Science Makes Strong Concrete

Cement is what makes strong concrete, but making cement is like a trip to chemistry class.

First, the right amount of calcium, silicon, aluminum and iron are ground into a fine powder and put into a cement kiln where the material is heated to nearly 2,732 degrees Fahrenheit. The process burns off some properties and creates other, more reactive, compounds with names like tricalcium silicate and tetracalcium aluminoferrite.

The high heat and production of new bonds causes the material to form lumps called clinkers, presumably because of the sound they make if dropped. The material is ground fine and mixed with other components, including gypsum.

Just Add Water

The resulting product is Portland cement, the most common type of cement used around the world. Portland cement was developed in the 1800s and named in honor of the Isle of Portland in England.

What Make Strong Concrete

The major components in cement are highly soluble in water. When water is added to the cement, chemicals bonds are broken and others created releasing heat. As the reaction continues ions of calcium and hydroxide are produced until it saturates the system and the two types of ions combine to form calcium hydroxide crystals. At the same time, calcium silicate hydrate crystals also form filling in the voids throughout the mixture to form strong concrete.
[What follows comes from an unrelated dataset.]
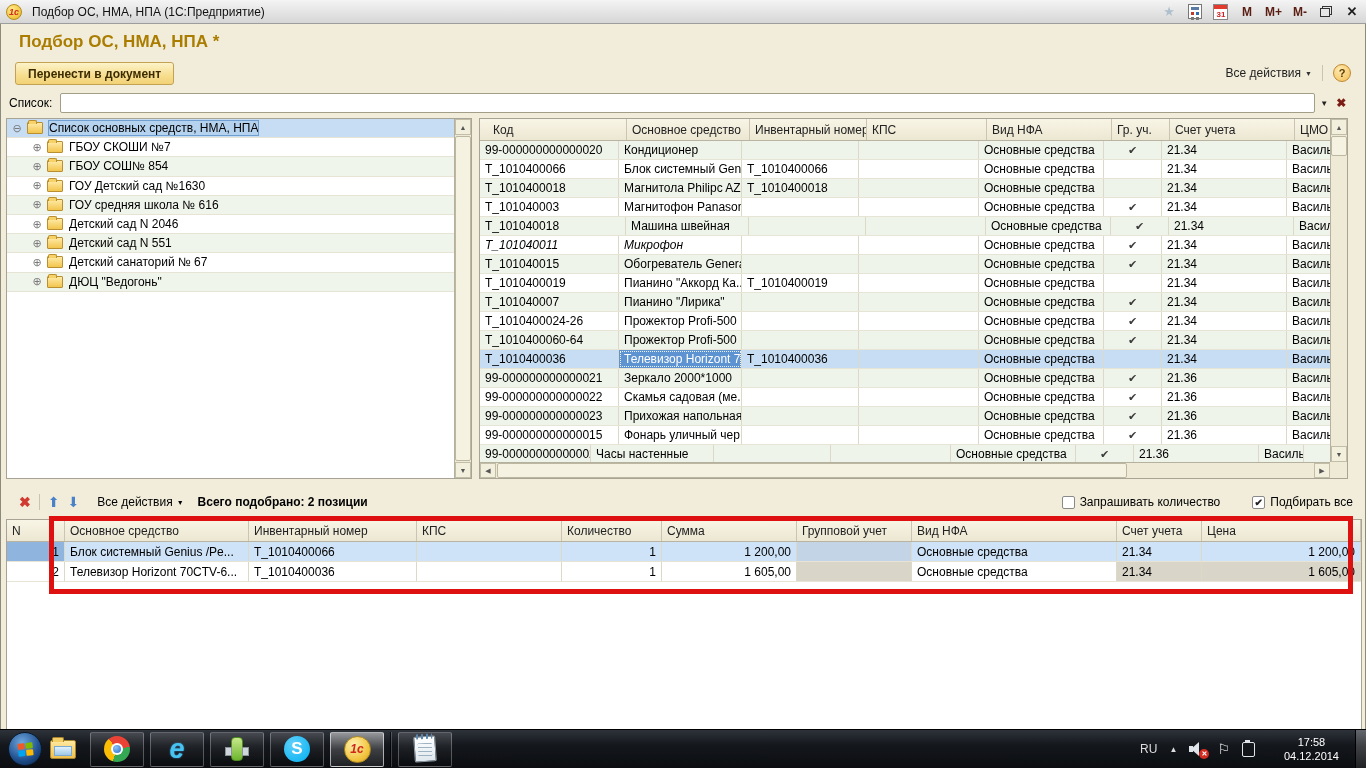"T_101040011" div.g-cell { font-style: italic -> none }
The paste is mixed with filler material known as aggregate. The combination of cement and aggregate is what makes concrete. As concrete sets in a few hours, the chemical reactions deep inside continue. It takes years for concrete to fully cure. As it does, it continues to strengthen.

Mixing the concrete thoroughly is important to make sure each molecule gets the correct amount of water and that cement covers every particle in the mix.